The all-inclusive collection of six villas nestled on Jamaica’s south coast has now grown to 27 suites. The new one-bedroom suites each have a private veranda and access to a shared infinity edge pool that overlooks the ocean.
The target is the higher end of the market.
“We have been pushing an up-market, high-dollar tourism in Jamaica and we’re continuing to do so. We are hoping that this first expansion is just one of the many phases in what we are hoping to do here in Bluefields,” said Managing Director Houston Moncure.
He was speaking with the Jamaica Observer at the official opening of the suites on Sunday. Guests included minister of finance, Dr Nigel Clarke; Minster of tourism, Edmund Bartlett; US ambassador to Jamaica, Nick Perry; Jamaica’s ambassador to the United States, Audrey Marks; and senior strategist in the Ministry of Tourism, Delano Seiveright.
Bluefields Bay Villas CEO Debbie Moncure and her husband Braxton said their son Houston was the conceptualiser of the suites.
“Houston came up with [the] concept and so he went to the architect — otherwise known as me — and we developed the suites,” she said with a chuckle.
Debbie, who was born in New York and holds a BA in Art History from Tufts University and a Masters of Architecture from the University of Pennsylvania, moved to Washington, DC, immediately upon finishing her graduate studies.
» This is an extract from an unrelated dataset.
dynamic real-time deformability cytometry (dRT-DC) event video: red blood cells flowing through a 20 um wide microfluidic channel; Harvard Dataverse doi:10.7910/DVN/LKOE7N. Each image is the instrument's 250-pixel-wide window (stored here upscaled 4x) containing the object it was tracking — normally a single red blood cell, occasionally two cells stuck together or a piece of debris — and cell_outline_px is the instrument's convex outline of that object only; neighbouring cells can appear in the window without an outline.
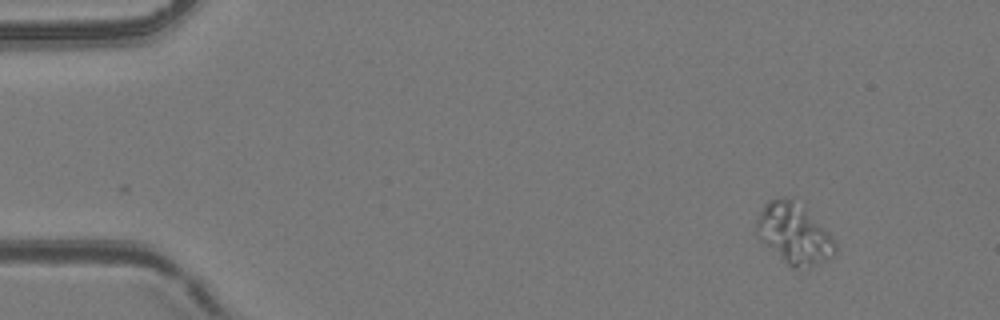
{"species": "common noctule bat (a hibernating species)", "species_latin": "Nyctalus noctula", "temperature_condition": "room temperature", "stored_images_in_passage": 13, "camera_frame_rate_fps": 3000, "um_per_image_px": 0.085, "animal": {"sex": "female", "body_mass_g": 24.6, "forearm_length_mm": 56.2}, "frame": {"image": 1, "passage_image": 1, "time_ms": 0.0, "image_size_px": [1000, 320], "cell_outline_px": [[836, 256], [812, 268], [792, 268], [760, 240], [756, 228], [756, 220], [764, 204], [768, 200], [780, 196], [784, 196], [792, 200], [804, 208], [836, 240]], "centroid_in_image_um": [67.52, 19.9], "position_along_channel_um": 17.5, "area_um2": 27.8}}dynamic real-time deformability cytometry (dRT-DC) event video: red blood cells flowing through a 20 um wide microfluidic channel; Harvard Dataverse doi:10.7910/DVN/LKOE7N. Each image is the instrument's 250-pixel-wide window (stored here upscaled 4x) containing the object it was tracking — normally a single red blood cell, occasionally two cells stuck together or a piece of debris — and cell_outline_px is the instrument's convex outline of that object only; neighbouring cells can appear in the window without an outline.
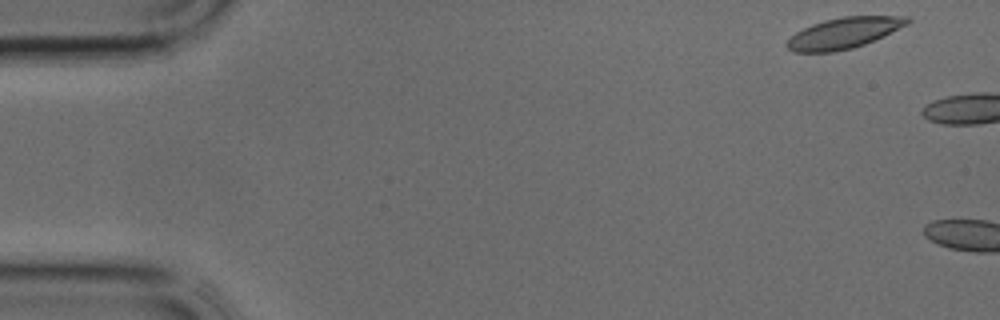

She met her husband Braxton in DC and they began coming to Jamaica together in the late 1970s. They were married in Bluefields in 1983. The couple celebrated their 40-year anniversary during the ribbon-cutting ceremony for the new suites.
Speaking at the ceremony, the tourism minister lauded the Moncures for their contribution to the industry.
“Tourists have come and they have really become a part of Bluefields. When you come to this area people talk about it and I get messages, I get calls — some are wonderful calls Houston, and some are about the development and the joy it brings,” Bartlett said.
“The addition of this innovation is going to mean a lot more to us than you. No other country has the hosting capacity that we have. For all the pain and suffering that tourism offers to this country, we are the only industry that has grown every quarter for the last 35 years,” he boasted.
Bartlett added that growth has spiralled over the years.
“In the last nine quarters the growth has been spectacular, absolutely phenomenal but that growth has happened now because of people like Houston who have come up with ideas and have brought innovations and have enabled more people to come to us. What you are doing is going to enable me to take marketing to another dimension,” the minister said.
Houston stressed that the Villa supports the local community.
“We believe our model of tourism is really good for Jamaica,” he said.